Weaving, the Original Programming Project

I just properly used the Excel SUMPRODUCT function to calculate the number of heddles I'd need on each shaft for my upcoming Summer and Winter weave structure project.  It is a real pain to have to move the heddles around once threading has started.

Here's the draft:



Summer and Winter is one of the ways where weaving gets, oh, complicated.  It is a block structure, where groups of ends (warp threads) can be aggregated as necessary to get the end result.  Software people, think subroutine.

In Summer and Winter, each block has 4 threads, and, with an 8 shaft loom, I can have 6 blocks.

Here's the profile threading draft:


As you can see, there's a start, a repeat (3 times), and a finish.

The numbers at the far right are the count of each block in the repeat.

I then totaled up the number of blocks for threading:

blocks
start/end pattern  total
A   2     6
B   7     21
C   4     12
D   6     18
E 4 4     16
F 9 9     36

Then created a table with the count of each heddle per shaft used in each block, and did the SUMPRODUCT thing with the total number of blocks and the heddle count within each block.

Heddles per shaft
1 2 3 4 5 6 7 8
A 1 1 2          
B 1 1   2        
C 1 1     2      
D 1 1       2    
E 1 1         2  
F 1 1           2
109 109 12 42 24 36 32 72

So, 109 heddles each on shafts 1 and 2 and much fewer on the other 6.  Which says I don't have to move any around, and can get to beaming on and threading.
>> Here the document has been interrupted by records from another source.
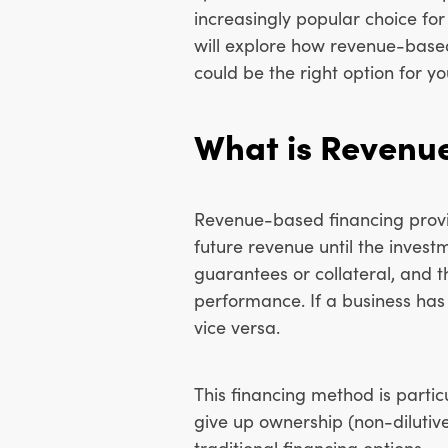
increasingly popular choice fo
will explore how revenue-based
could be the right option for yo
What is Revenu
Revenue-based financing provide
future revenue until the invest
guarantees or collateral, and
performance. If a business ha
vice versa.
This financing method is parti
give up ownership (non-diluti
traditional financing options.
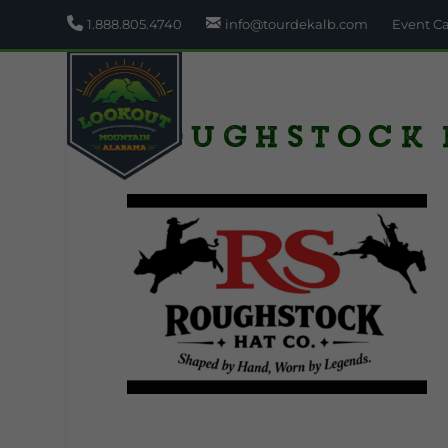
1.888.805.4740
info@tourdekalb.com
Event C
Roughstock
I also had to do calculations to work out how to get complete pattern repeats in the width and length - there are 128 threads in the pattern repeat, and I wanted to weave 22" wide.  It worked out to 20 epi (sett, ends/threads per inch), including a selvage.  There was a bit of modeling to work that out, also accomplished via Excel.  There will be 3 pattern repeats width-wise and 5 length-wise.